In 1987, David Mamet had already won a Pulitzer Prize for Glengarry Glen Ross, and his first produced screenplay had been in 1981, with The Postman Always Rings Twice. Before this, he had not directed for the screen, and House of Games was his first attempt. For anybody who is remotely interested in directing, theoretically, professionally, or otherwise, I highly recommend that you seek out Mamet’s introduction to the published edition of the House of Games screenplay.
The script is worth reading in itself, but in the introduction, Mamet presents elements of the directing experience which will at once be familiar to anybody who has tried it, but which I’ve never seen quite so candidly represented elsewhere:
‘…the production designer had questions about the colour of a wall; the costume designer wanted to go out shopping; the propmaster wanted to know how many poker chips of what colour were needed… Everybody said that the prime requirement of a film director was good health, and I quickly saw the reason why. Each decision is going to affect the film… sloppiness won’t do. Petulance won’t do.’
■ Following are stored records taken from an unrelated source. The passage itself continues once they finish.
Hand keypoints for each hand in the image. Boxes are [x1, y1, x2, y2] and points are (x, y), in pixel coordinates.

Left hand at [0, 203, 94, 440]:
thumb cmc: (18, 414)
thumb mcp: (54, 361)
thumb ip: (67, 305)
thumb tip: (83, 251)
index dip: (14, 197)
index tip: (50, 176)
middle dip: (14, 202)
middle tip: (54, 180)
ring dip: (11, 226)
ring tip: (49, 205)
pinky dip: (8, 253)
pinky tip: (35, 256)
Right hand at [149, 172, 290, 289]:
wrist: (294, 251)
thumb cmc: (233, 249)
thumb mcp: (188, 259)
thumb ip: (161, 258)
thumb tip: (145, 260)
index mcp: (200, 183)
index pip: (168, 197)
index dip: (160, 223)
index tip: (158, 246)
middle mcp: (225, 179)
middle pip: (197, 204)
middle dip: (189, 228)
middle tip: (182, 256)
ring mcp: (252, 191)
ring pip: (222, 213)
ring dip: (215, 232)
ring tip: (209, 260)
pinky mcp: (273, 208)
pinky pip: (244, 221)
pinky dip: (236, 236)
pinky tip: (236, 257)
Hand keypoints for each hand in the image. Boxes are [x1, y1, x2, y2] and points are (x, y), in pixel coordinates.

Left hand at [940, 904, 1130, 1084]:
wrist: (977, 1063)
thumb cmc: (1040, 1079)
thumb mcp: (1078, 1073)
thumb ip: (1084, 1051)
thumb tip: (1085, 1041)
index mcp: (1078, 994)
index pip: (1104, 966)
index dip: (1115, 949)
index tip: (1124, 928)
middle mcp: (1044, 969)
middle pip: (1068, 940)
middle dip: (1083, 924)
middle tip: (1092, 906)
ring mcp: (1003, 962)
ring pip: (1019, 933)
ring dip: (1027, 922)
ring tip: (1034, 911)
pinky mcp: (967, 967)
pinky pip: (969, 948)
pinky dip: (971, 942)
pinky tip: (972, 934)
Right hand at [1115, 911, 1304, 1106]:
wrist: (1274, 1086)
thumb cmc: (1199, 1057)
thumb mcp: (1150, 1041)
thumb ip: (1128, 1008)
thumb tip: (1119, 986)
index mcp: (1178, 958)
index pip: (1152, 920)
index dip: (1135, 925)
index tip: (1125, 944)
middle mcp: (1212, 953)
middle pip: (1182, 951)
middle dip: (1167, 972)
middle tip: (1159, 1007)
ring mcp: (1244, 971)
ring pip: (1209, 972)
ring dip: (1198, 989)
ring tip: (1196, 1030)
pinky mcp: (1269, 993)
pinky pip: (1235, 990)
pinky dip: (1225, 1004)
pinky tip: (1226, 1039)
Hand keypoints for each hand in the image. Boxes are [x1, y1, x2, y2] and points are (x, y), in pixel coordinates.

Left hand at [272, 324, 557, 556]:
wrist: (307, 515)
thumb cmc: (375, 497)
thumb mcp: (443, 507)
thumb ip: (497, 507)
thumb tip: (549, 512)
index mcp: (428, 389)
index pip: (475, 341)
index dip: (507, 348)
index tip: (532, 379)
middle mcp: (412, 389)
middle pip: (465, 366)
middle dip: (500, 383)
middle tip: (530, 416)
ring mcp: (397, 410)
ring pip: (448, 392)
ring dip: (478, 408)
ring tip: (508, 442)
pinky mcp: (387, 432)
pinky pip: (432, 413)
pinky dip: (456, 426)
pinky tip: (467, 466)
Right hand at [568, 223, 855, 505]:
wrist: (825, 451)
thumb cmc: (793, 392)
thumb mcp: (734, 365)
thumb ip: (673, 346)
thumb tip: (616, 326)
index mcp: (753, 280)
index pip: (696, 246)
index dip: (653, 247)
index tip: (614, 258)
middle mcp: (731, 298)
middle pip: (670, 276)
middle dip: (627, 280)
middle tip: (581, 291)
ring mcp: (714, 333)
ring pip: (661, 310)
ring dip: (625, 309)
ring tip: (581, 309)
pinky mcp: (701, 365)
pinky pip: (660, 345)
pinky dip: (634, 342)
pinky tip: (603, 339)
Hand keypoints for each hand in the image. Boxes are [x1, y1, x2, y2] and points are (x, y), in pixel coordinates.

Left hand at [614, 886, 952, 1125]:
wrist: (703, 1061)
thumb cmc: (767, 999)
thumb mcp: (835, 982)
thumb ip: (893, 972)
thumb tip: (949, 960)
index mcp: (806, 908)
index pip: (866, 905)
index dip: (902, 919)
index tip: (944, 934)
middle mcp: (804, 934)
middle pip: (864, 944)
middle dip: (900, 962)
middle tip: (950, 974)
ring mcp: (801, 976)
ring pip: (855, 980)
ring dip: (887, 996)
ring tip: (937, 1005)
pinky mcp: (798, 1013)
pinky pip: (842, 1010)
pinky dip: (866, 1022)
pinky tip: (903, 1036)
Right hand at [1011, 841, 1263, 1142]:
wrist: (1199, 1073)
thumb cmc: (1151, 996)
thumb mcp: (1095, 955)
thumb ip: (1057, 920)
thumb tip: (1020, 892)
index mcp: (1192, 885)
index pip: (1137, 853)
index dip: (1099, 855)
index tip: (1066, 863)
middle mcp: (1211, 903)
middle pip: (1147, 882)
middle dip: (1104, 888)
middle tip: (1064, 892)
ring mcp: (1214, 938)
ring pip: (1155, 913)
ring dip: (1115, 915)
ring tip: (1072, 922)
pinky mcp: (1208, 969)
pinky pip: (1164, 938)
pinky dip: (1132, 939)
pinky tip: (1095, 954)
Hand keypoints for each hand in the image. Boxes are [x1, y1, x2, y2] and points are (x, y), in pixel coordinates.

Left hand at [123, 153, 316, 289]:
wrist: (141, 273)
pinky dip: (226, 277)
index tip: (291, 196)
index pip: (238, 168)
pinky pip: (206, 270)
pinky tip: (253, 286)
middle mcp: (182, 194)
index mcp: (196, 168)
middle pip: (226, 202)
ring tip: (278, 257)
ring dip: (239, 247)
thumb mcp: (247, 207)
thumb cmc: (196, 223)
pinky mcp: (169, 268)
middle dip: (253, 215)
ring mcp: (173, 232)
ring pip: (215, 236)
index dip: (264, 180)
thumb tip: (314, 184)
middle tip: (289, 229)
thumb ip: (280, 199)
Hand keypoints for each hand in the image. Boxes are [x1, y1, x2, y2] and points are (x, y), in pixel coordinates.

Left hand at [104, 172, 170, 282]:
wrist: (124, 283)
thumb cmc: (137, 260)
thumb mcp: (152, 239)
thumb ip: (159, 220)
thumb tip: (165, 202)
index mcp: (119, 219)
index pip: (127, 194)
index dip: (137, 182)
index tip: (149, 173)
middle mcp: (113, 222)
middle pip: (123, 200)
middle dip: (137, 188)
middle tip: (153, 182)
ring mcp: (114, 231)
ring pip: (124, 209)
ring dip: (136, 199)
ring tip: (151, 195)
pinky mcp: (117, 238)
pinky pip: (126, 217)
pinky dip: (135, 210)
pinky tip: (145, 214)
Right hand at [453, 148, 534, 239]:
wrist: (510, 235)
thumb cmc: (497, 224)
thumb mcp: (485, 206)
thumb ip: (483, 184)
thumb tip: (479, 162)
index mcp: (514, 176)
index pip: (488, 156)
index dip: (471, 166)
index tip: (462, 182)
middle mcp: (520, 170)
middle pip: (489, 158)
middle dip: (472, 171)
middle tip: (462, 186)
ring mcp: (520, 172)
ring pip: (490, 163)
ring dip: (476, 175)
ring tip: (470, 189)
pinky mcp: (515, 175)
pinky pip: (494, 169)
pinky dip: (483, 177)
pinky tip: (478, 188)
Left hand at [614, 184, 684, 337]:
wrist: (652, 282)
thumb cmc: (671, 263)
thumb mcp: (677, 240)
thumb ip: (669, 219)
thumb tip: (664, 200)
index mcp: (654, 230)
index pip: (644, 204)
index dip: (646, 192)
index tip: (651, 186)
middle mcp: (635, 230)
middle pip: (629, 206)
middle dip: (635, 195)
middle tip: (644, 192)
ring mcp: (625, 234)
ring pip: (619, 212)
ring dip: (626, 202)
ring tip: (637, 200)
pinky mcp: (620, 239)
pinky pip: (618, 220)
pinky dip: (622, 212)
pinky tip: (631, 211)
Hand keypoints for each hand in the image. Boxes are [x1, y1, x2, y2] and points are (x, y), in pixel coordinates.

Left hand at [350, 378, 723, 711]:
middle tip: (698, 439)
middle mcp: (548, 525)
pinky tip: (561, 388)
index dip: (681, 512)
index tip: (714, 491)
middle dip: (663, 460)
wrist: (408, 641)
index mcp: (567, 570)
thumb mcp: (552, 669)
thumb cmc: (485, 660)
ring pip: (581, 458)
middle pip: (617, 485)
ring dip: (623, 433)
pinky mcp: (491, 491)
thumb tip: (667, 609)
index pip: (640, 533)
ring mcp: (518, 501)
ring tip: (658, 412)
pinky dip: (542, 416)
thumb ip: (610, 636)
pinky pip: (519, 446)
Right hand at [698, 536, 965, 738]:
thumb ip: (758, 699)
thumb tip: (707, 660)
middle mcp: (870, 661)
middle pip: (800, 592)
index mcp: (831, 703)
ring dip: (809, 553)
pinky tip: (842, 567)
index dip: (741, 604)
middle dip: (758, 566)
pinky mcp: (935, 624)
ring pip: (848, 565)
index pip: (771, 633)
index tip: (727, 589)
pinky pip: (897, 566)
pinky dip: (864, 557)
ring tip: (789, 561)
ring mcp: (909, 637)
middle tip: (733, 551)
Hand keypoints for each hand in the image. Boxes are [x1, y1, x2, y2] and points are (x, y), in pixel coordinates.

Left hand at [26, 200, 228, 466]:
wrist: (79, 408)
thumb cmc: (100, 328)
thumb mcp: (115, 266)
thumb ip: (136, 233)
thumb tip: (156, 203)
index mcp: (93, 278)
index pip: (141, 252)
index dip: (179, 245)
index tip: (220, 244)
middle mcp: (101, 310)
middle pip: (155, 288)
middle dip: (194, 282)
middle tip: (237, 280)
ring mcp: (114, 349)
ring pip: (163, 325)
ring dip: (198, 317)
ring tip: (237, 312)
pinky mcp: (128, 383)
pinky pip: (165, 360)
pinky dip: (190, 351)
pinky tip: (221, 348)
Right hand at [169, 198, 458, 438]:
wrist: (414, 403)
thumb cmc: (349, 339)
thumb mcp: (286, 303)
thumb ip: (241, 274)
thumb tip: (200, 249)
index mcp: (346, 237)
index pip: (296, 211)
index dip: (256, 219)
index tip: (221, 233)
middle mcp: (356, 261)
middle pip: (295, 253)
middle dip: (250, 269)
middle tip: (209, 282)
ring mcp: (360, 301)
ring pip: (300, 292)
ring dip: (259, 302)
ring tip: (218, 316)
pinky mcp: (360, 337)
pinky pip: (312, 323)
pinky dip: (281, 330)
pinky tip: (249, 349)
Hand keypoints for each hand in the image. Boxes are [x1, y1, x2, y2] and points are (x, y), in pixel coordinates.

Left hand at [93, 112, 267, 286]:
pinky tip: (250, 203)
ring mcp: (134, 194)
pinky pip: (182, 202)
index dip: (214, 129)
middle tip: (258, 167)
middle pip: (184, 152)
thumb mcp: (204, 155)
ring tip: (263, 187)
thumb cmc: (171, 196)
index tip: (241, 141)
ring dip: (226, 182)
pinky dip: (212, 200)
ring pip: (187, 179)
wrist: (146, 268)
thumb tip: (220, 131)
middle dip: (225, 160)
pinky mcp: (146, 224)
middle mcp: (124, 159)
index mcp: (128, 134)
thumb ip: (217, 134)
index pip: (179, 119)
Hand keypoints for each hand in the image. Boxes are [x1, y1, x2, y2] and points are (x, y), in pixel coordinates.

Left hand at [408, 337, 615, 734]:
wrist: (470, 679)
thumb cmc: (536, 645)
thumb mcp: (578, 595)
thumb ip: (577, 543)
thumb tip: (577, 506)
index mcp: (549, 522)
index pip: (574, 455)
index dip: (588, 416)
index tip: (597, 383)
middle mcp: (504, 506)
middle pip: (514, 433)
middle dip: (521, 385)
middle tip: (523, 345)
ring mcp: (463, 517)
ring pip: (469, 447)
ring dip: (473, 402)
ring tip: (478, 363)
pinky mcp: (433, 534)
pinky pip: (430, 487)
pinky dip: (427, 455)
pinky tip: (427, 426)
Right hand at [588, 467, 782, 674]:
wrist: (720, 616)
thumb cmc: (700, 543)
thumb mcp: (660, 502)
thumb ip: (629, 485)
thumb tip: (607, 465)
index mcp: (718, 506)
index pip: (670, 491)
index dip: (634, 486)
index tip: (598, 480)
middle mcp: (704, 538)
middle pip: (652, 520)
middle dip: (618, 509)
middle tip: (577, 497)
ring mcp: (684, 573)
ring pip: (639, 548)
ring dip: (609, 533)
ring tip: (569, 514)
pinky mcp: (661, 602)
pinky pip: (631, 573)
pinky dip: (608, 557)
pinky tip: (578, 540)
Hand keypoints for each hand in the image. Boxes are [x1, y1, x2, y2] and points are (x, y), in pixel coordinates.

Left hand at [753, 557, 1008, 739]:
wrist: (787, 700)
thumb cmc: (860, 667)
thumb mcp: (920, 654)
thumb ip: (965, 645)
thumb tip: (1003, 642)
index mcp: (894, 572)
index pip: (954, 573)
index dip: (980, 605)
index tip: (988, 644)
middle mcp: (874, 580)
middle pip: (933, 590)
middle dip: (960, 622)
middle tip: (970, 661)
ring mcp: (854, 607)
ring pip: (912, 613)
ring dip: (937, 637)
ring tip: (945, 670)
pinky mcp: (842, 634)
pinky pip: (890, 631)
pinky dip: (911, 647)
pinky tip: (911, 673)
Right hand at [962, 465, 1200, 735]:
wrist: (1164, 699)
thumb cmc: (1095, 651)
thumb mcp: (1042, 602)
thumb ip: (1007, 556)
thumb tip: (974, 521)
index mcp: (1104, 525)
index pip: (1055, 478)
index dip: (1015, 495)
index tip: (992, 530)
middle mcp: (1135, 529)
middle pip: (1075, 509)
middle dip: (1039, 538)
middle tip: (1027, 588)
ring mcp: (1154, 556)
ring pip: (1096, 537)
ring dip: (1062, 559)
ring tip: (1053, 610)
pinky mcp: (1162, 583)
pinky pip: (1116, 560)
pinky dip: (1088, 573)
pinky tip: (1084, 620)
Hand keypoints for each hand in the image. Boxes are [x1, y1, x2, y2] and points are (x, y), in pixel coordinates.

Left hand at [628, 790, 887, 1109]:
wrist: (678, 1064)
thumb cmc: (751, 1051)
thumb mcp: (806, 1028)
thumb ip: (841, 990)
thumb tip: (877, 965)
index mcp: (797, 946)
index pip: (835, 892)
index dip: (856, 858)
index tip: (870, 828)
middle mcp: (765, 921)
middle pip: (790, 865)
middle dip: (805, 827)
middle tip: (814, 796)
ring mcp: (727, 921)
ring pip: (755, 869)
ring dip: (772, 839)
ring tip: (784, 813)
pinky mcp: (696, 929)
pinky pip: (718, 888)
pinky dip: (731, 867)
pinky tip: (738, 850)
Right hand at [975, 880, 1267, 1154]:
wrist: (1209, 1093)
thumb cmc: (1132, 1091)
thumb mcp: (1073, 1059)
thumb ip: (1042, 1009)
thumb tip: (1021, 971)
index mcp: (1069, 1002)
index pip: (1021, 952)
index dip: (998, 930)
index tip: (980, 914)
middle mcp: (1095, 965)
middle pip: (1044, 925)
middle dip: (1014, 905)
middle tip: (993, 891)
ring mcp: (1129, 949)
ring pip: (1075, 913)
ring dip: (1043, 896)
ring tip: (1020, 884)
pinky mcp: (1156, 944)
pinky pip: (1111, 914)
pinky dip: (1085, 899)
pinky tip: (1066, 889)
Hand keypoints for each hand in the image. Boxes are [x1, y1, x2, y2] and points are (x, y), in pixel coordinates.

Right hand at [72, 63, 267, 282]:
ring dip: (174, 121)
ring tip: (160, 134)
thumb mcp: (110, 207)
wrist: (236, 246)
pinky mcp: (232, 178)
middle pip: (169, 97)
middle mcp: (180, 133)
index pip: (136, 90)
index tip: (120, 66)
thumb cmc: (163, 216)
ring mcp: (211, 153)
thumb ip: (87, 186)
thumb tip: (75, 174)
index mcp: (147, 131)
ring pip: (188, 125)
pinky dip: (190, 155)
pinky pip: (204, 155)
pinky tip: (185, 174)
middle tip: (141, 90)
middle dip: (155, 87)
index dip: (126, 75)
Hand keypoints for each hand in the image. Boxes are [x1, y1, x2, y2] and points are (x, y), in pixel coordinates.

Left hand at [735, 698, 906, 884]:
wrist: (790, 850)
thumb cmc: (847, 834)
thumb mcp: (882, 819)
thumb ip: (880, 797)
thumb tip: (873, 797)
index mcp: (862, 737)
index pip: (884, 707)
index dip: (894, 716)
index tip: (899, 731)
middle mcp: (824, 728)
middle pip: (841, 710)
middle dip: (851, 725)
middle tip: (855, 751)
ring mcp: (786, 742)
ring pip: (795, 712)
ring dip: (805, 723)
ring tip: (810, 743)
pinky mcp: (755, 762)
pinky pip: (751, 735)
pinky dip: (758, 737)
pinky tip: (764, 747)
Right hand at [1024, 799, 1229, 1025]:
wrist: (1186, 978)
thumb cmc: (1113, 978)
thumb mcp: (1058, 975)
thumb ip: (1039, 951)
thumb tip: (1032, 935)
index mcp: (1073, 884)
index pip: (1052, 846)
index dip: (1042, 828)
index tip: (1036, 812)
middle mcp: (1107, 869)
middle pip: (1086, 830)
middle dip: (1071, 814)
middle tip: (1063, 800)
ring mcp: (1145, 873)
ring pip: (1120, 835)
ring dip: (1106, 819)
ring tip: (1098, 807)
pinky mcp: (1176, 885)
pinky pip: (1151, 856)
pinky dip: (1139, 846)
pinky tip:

Once Mamet has realised that the job is, ‘in the main, administrative’, and that his own pre-prepared storyboards look like ‘amoebas’, he sets about directing the film. Were you to not have known this was his first film, you may have been able to guess from its style that it’s the work of somebody trying very hard to be careful, and to not screw up.
As with Mamet’s dialogue, both the performances and the edit are very tempered, calm and controlled. The camera swoops slowly in and out, shifting from behind walls, sitting still when it needs to. As the con-men who populate Mamet’s world need to maintain a constant, reassuring eye-contact with their mark, so does the movie maintain a constant eye-contact with us, lest we look away for a second and spot one of the many tricks that it’s aiming to play behind our backs. The entire attitude of the movie is reminiscent of a Paul Auster novel. As Auster uses simple words and simple sentences to build a structure that is ever more strange and teetering, so does Mamet use simplicity to communicate his story, before spinning us around, to reveal a whole new, unthought-of layer to his world. A gun turns out to be a water-pistol, blood turns out to be fake dye, a policeman turns out to be an actor. So when the final weapon of the movie is brandished, you’ll be forgiven for wondering what it’s loaded with.
House of Games is a bewitching, and sadly underrated film. Its collected style is both refreshing and educational. For weeks, you will hear the noir-ish plonk of its xylophone soundtrack as you drift off to sleep.